Par ailleurs, les récentes avancées de la politique européenne ont des répercussions diverses et ambiguës sur l’information, la consultation et la participation des travailleurs au niveau de l’entreprise. Les droits des travailleurs doivent être étendus et renforcés si l’Europe veut bâtir une économie et une société durables, innovantes et démocratiques dans un contexte de concurrence mondiale et de crises simultanées. En impliquant les syndicats et les travailleurs dans les prises de décisions stratégiques, la démocratie sur le lieu de travail contribue à protéger les droits des travailleurs, la qualité des emplois et les conditions de travail. Elle assure la viabilité des entreprises et le bon fonctionnement de la société démocratique. En ce sens, les discussions en cours sur la révision de la directive relative aux comités d’entreprise européens offrent une première occasion à ne pas manquer pour consolider les droits à l’information et à la consultation. La protection des droits à l’information, à la consultation et à la participation des représentants du personnel et des syndicats dans toute l’Europe doit rester une priorité absolue. 

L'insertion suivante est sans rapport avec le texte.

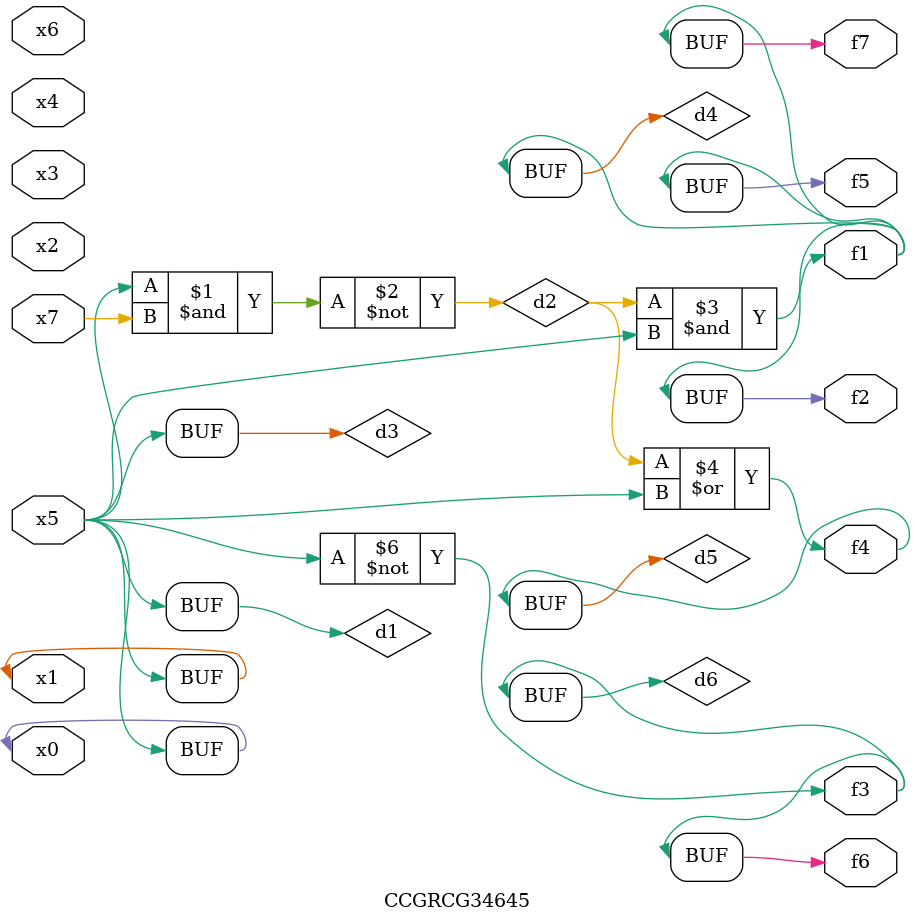
<source format=v>
module CCGRCG34645(
	input x0, x1, x2, x3, x4, x5, x6, x7,
	output f1, f2, f3, f4, f5, f6, f7
);

	wire d1, d2, d3, d4, d5, d6;

	buf (d1, x0, x5);
	nand (d2, x5, x7);
	buf (d3, x0, x1);
	and (d4, d2, d3);
	or (d5, d2, d3);
	nor (d6, d1, d3);
	assign f1 = d4;
	assign f2 = d4;
	assign f3 = d6;
	assign f4 = d5;
	assign f5 = d4;
	assign f6 = d6;
	assign f7 = d4;
endmodule

</source>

L'Europe traverse une situation d'urgence en matière de justice sociale. Des emplois de qualité, le progrès social, l’amélioration des conditions de travail et de vie, le dialogue social et la négociation collective sont au cœur du modèle social européen. Le renforcement de ces piliers et la pleine mise en œuvre du socle européen des droits sociaux devront guider les institutions européennes au cours du prochain mandat, conformément à la déclaration de La Hulpe sur l’avenir de l’Europe sociale.

Toutes ces questions sont examinées en profondeur dans la publication Benchmarking Working Europe 2024: The ongoing quest for Social Europe published by the European Trade Union Institute (ETUI).